This work will be included in the forthcoming catalogue critique of Pierre-Auguste Renoir being prepared by the Wildenstein Institute established from the archives of François Daulte, Durand-Ruel, Venturi, Vollard and Wildestein.
This painting will be included in volume IV or subsequent volumes of the Catalogue raisonné des tableaux, pastels, dessins et aquarelles de Renoir being prepared by Guy-Patrice and Michel Dauberville published by Bernheim-Jeune.

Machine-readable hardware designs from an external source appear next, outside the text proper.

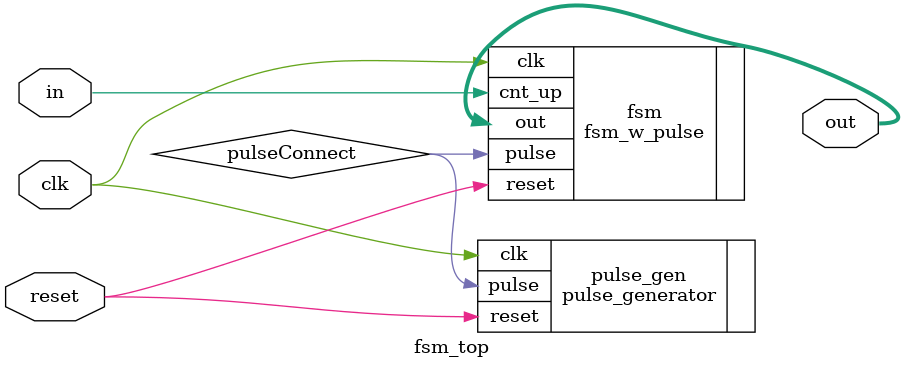
<source format=v>
`timescale 1ns / 1ps


module fsm_top(clk , reset, out, in);

input in, clk, reset;
output [15:0] out;
wire pulseConnect;

pulse_generator pulse_gen(.clk(clk),.reset(reset),.pulse(pulseConnect));
fsm_w_pulse fsm(.clk(clk),.reset(reset),.pulse(pulseConnect),.cnt_up(in),.out(out));

endmodule

</source>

Throughout his career, one of Renoir's favorite themes was the visual pageantry of the everyday world, exemplified by women clad in elaborately decorated hats. As John House has written, "his most often repeated subject was the fashionable modern costume piece--figures of girls often wearing fancy hats, some head and shoulders, some half-length, some full length" (Renoir, exh. cat., Hayward Gallery, London, 1985, p. 251). Renoir's interest in women's fashion, especially millinery, is well-documented. Suzanne Valadon, who posed for the painter intermittently between 1883 and 1887, recalled in her memoirs that he had a particular penchant for women's hats and had them made to order for his sitters. In a letter to an unidentified model dated 1880, Renoir wrote, "come to Chatou tomorrow with a pretty summer hat. Do you still have that big hat you look so nice in? If so, I'd like that, the gray one, the one you wore in Argenteuil" (quoted in Renoir, exh. cat., Kunsthalle Tübingen, 1996, p. 204).
In 1878, he painted his favorite model at the time, Marguerite Legrand, seated in a milliners shop (Daulte, no. 274; The Fogg Art Museum, Cambridge, Massachusetts), anticipating Degas's celebrated series on the subject. The following year, he proposed to Madame Charpentier, one of his most important early patrons, that her husband feature the fashions of the week on the last page of the journal that he published, La Vie Moderne: "we could make an arrangement with milliners and seamstresses--one week for hats, the next for dresses, etc. I would visit them so that I could do the necessary drawings from different angles on site" (quoted in ibid., p. 181). In the late 1890s, the dealer Paul Durand-Ruel tried to persuade Renoir to stop painting girls in elaborate hats, since these had gone out of fashion, but the painter persisted, citing his weakness for "beautiful fabrics, shimmering silks, sparkling diamonds--though the thought of adorning myself with them is horrifying! So I am grateful to others when they do so--provided I am permitted to paint them" (quoted in ibid., p. 204).